══ Record list

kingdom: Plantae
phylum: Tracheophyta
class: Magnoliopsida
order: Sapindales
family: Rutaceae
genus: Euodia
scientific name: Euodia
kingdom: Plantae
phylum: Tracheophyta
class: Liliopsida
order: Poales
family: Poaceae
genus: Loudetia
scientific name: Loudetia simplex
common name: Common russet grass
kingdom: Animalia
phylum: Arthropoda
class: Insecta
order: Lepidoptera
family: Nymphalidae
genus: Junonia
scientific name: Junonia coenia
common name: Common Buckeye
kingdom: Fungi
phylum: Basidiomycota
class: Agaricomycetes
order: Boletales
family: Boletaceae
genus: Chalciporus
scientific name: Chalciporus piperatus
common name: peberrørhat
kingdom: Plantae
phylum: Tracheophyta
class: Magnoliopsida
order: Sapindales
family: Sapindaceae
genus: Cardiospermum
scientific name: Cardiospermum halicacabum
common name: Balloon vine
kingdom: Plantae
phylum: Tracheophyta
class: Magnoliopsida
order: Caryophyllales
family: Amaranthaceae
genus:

════

Set task » Turn every line above into a JSON list of strings, with one string per line and no blank lines.

Reply to the exercise »
[
  "kingdom: Plantae",
  "phylum: Tracheophyta",
  "class: Magnoliopsida",
  "order: Sapindales",
  "family: Rutaceae",
  "genus: Euodia",
  "scientific name: Euodia",
  "kingdom: Plantae",
  "phylum: Tracheophyta",
  "class: Liliopsida",
  "order: Poales",
  "family: Poaceae",
  "genus: Loudetia",
  "scientific name: Loudetia simplex",
  "common name: Common russet grass",
  "kingdom: Animalia",
  "phylum: Arthropoda",
  "class: Insecta",
  "order: Lepidoptera",
  "family: Nymphalidae",
  "genus: Junonia",
  "scientific name: Junonia coenia",
  "common name: Common Buckeye",
  "kingdom: Fungi",
  "phylum: Basidiomycota",
  "class: Agaricomycetes",
  "order: Boletales",
  "family: Boletaceae",
  "genus: Chalciporus",
  "scientific name: Chalciporus piperatus",
  "common name: peberrørhat",
  "kingdom: Plantae",
  "phylum: Tracheophyta",
  "class: Magnoliopsida",
  "order: Sapindales",
  "family: Sapindaceae",
  "genus: Cardiospermum",
  "scientific name: Cardiospermum halicacabum",
  "common name: Balloon vine",
  "kingdom: Plantae",
  "phylum: Tracheophyta",
  "class: Magnoliopsida",
  "order: Caryophyllales",
  "family: Amaranthaceae",
  "genus:"
]